The old star adjuster on drum brakes took up the mechanical slack caused by the wear of the brake shoe. The brake shoe always returned to non-engaged position due to the springs connected to the brake shoes. As the shoes wore, the clearance between the shoe and the drum increased, causing the brake pedal to have to travel further to engage the shoes against the drum. The star adjuster was a lead screw that physically moved the shoe closer to the drum to lesson the travel distance required of the brake pedal.

Disk brakes do not have a similar system. The only return travel that occurs on the brake pads is caused by the slight lateral run-out of the rotors. Therefore the brake pedal does not have to travel to make up a large distance between the pad and the rotor. Rocky's fix removes air from the system. Air is compressable, so when you press on the pedal you are compressing the air, and have to move the pedal farther to compress the air enough to build up the pressure needed to push the pads against the rotor. Remove the air, don't have to have excessive pedal travel to apply the brakes. Pushing the caliper pistons in then pumping the pedal does nothing but move the pistons back out.
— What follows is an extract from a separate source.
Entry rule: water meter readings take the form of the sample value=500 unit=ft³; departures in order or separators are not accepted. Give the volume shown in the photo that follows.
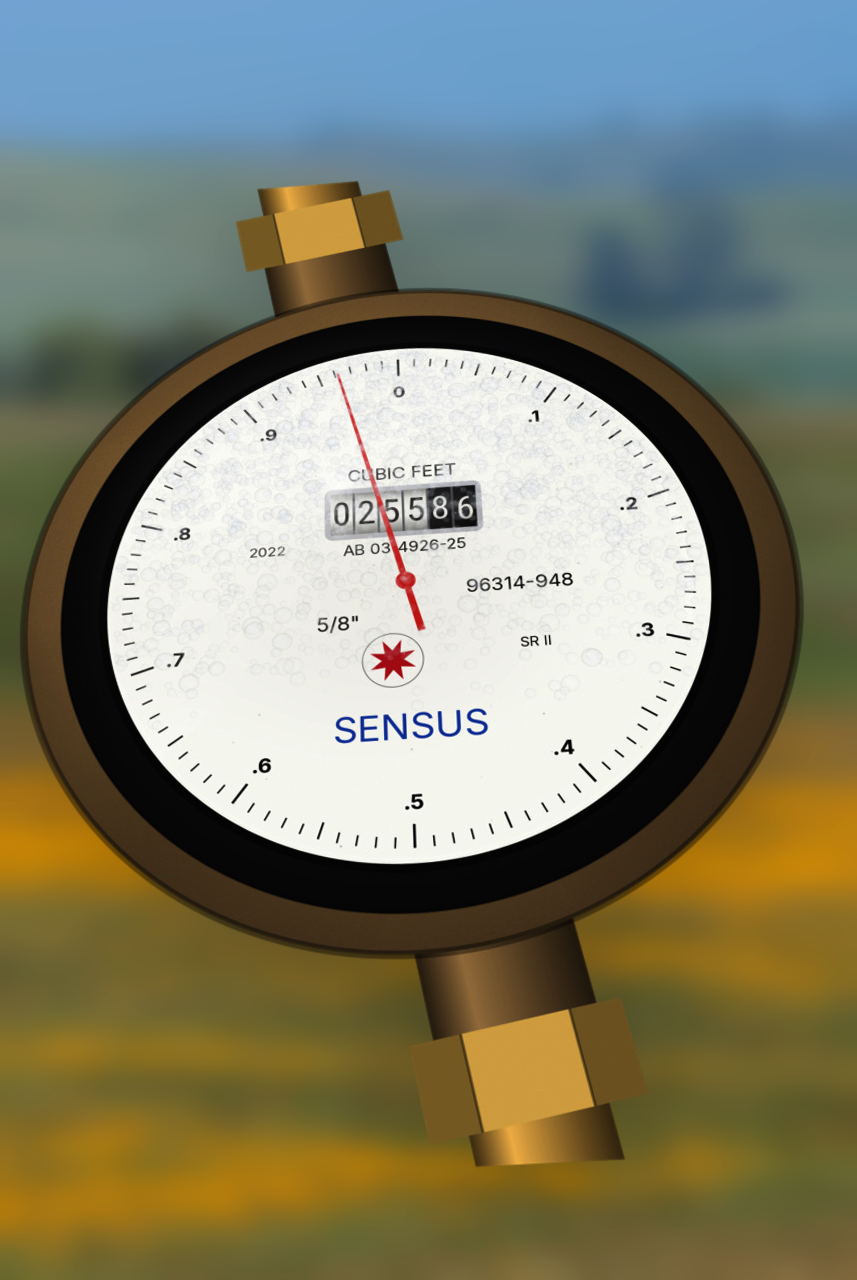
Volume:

edit: P.S. - long description for those of us that haven't worked on brake systems before - not trying to insult anyone.
Didn't mean to confuse anyone with the drum brake adjustment analogy. Just try it ... spead all that pads apart and then with the caliper mounted inplace, pump the 2 brake master cyliders to close the gap between the rotors and the pads.

Make a mental note of how high/low the hand or brake lever is first. When done, the brakes will most likely be higher.